Maike van der Heide looks back at Marlborough's history through the stories of some of the treasures at Picton Museum. Today: Gold rush scales.

These Bank of New Zealand scales, on display at Picton Museum, are a relic from the gold rush days in Marlborough.

Short but intense, the rush saw entire towns spring up suddenly in areas like the Wakamarina and Cullensville.

The first gold in Marlborough was discovered in early April 1864 at Wilson's Beach beside the Wakamarina River by Picton man Hiram W Harris and his brothers-in-law John Wilson and George Rutland.

The province of Marlborough had not long separated from Nelson and the Marlborough Provincial Council was offering bonuses for the discovery of coal and gold. By the end of April, the Wakamarina gold rush was in full swing and Picton's population grew from about 800 to 3000.

Miners poured in, mainly from the Otago goldfields, with small boats carrying miners arriving at Picton wharf daily.


A Registrar of Mines was set up in Picton to register claims.
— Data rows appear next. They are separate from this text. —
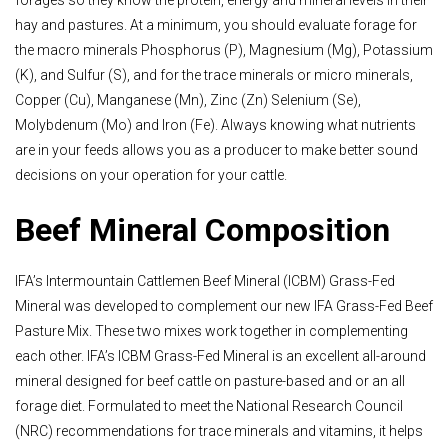
forages so they know the protein, energy and mineral levels in their
hay and pastures. At a minimum, you should evaluate forage for
the macro minerals Phosphorus (P), Magnesium (Mg), Potassium
(K), and Sulfur (S), and for the trace minerals or micro minerals,
Copper (Cu), Manganese (Mn), Zinc (Zn) Selenium (Se),
Molybdenum (Mo) and Iron (Fe). Always knowing what nutrients
are in your feeds allows you as a producer to make better sound
decisions on your operation for your cattle.
Beef Mineral Composition
IFA’s Intermountain Cattlemen Beef Mineral (ICBM) Grass-Fed
Mineral was developed to complement our new IFA Grass-Fed Beef
Pasture Mix. These two mixes work together in complementing
each other. IFA’s ICBM Grass-Fed Mineral is an excellent all-around
mineral designed for beef cattle on pasture-based and or an all
forage diet. Formulated to meet the National Research Council
(NRC) recommendations for trace minerals and vitamins, it helps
In 1888 new goldfields were discovered at Mahakipawa and the township of Cullensville complete with pubs, shops and banks, emerged close to the fields.

While the Wakamarina rush died out after only a year or so, the Mahakipawa was worked until the 1930s.

When the gold frenzy had died down, the Bank of New Zealand donated these fine gold-weighing scales with lead weights to Picton Museum. They are cleverly designed to fold into their own box for transport.

The museum also has a gold reckoning book for calculations and a good way of comparing gold prices from then, a time when so much was being sourced, to about $1000 an ounce now.

Picton Museum, on London Quay, is open daily from 10am to 4pm.